* [Study text]:
....

- Azerbaijani: Cəlilkənd
- Jalilkend
- Coordinates: 39°34′22″N 45°00′38″E﻿ / ﻿39.57278°N 45.01056°E
- Country: Azerbaijan
- Autonomous republic: Nakhchivan
- District: Sharur

Population (2005)^{[citation needed]}
- • Total: 1,701
- Time zone: UTC+4 (AZT)

= Cəlilkənd =

Cəlilkənd (also, Jalilkend) is a village and municipality in the Sharur District of Nakhchivan Autonomous Republic, Azerbaijan. It is located in the left side of the Nakhchivan-Sadarak highway, 4 km in the north-east from the district center, on the Sharur plain. Its population is busy with grain-growing, foddering, vegetable-growing, beet-growing and animal husbandry. There are secondary school, cultural house, kindergarten, pharmacy, a medical center and House Museum of J. Memmedquluzade in the village. It has a population of 1,701. There are cyclops buildings of the 2nd millennium of BC (popularly called as qalaça) in the village.

....

* [Listed entries]:
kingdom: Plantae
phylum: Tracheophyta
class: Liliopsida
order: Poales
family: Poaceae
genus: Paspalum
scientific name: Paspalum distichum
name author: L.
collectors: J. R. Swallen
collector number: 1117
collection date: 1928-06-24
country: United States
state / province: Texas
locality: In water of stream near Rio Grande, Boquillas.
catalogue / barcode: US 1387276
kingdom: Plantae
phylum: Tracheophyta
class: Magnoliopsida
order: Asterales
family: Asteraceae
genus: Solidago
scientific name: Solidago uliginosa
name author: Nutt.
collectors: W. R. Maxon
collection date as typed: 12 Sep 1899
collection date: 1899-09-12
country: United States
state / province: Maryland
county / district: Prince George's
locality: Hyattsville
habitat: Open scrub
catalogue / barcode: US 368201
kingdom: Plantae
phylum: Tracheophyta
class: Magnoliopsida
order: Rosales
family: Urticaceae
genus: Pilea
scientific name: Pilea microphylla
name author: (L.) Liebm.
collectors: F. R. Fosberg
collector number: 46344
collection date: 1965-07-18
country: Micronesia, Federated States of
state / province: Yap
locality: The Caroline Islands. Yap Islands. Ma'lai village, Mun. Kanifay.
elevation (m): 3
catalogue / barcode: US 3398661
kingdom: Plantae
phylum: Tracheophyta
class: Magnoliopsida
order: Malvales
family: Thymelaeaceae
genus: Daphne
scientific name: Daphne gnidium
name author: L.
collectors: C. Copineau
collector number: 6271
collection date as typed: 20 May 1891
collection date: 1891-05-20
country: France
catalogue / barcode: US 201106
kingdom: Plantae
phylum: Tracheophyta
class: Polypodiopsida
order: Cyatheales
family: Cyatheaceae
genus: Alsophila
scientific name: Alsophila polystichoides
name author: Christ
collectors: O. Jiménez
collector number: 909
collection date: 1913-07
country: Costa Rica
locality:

....

* [What you will do]:
Extend the Cəlilkənd article with a few sentences that follow on from its final one. The entries have no connection to the Cəlilkənd article.

* [Reply to the exercise]:
==Etymology and History==
Under Russian rule, from 1870 through 1917, the village formed a part of the Sharur-Daralayaz uezd. In 1961 the village was renamed in honour of Jalil Mammadguluzade, the writer and satirist who wrote his first allegorical work (Çay dəstgahı) while serving as a teacher (October 13, 1887 – January 13, 1890) at the local school. The name of the village is a toponym memorial.